There’s no denying that Garth Brooks was one of the biggest superstars of the ’90s – not just in country music, but in any genre.
But it seems like Garth still thinks (or hopes) it’s the ’90s, and refuses to adapt to new ways of listening to music. He refuses to put his songs on Spotify or Apple Music, where the vast majority of listeners get their music these days, and the only place you can find Garth streaming is on the much smaller Amazon Music platform.
And he’s still releasing new music on CDs like it’s 1996, recently dropping a new album that was only available as part of a box set that you had to buy at Bass Pro Shop.

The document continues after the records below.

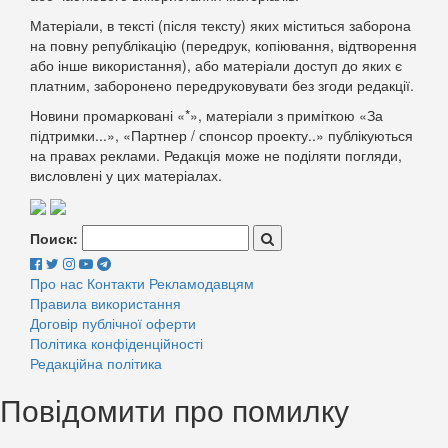
Матеріали, в тексті (після тексту) яких міститься заборона
на повну републікацію (передрук, копіювання, відтворення
або інше використання), або матеріали доступ до яких є
платним, заборонено передруковувати без згоди редакції.
Новини промарковані «*», матеріали з приміткою «За
підтримки...», «Партнер / спонсор проекту..» публікуються
на правах реклами. Редакція може не поділяти погляди,
висловлені у цих матеріалах.
Поиск:
Про нас
Контакти
Рекламодавцям
Правила використання
Договір публічної оферти
Політика конфіденційності
Редакційна політика
Повідомити про помилку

It’s like you have to go on a scavenger hunt to find Garth’s music. And when you do find it, you probably can’t listen to it anyway because nobody has a CD player these days. He would be better off releasing it on vinyl, because I’d be willing to bet more people have record players at this point than CD players.
But you do you, Garth.
Anyway, rant over.
Of course if you want to see what happens when nobody can listen to your music, look no further than this recent episode of Jeopardy, where contestants were asked questions about ’90s music – and nobody even recognized Garth Brooks.
The question was for $800, and contestants were shown a picture of Garth along with the answer:
“This country superstar’s “Friends In Low Places” was named CMA Single of the Year in 1991.”
And nobody got it. Not a single contestant even buzzed in to guess.
Now, it seems like that should have been an easy one no matter what. Even if you haven’t heard new music from Garth since before Y2K, how do you not at least know “Friends In Low Places?” It’s still (over)played everywhere.
Host Ken Jennings joked with the contestants as he revealed the answer:
“How soon we forget. That’s Chris Gaines’ alter ego, Garth Brooks.”
And the contestants clearly weren’t country music fans, with one of them mistakenly guessing Shania Twain for a question about who sang Sheryl Crow’s hit “All I Wanna Do.”
But maybe, just maybe, if Garth made even an attempt at staying relevant by making his music available to people who want to listen, somebody on Jeopardy would have remembered his song.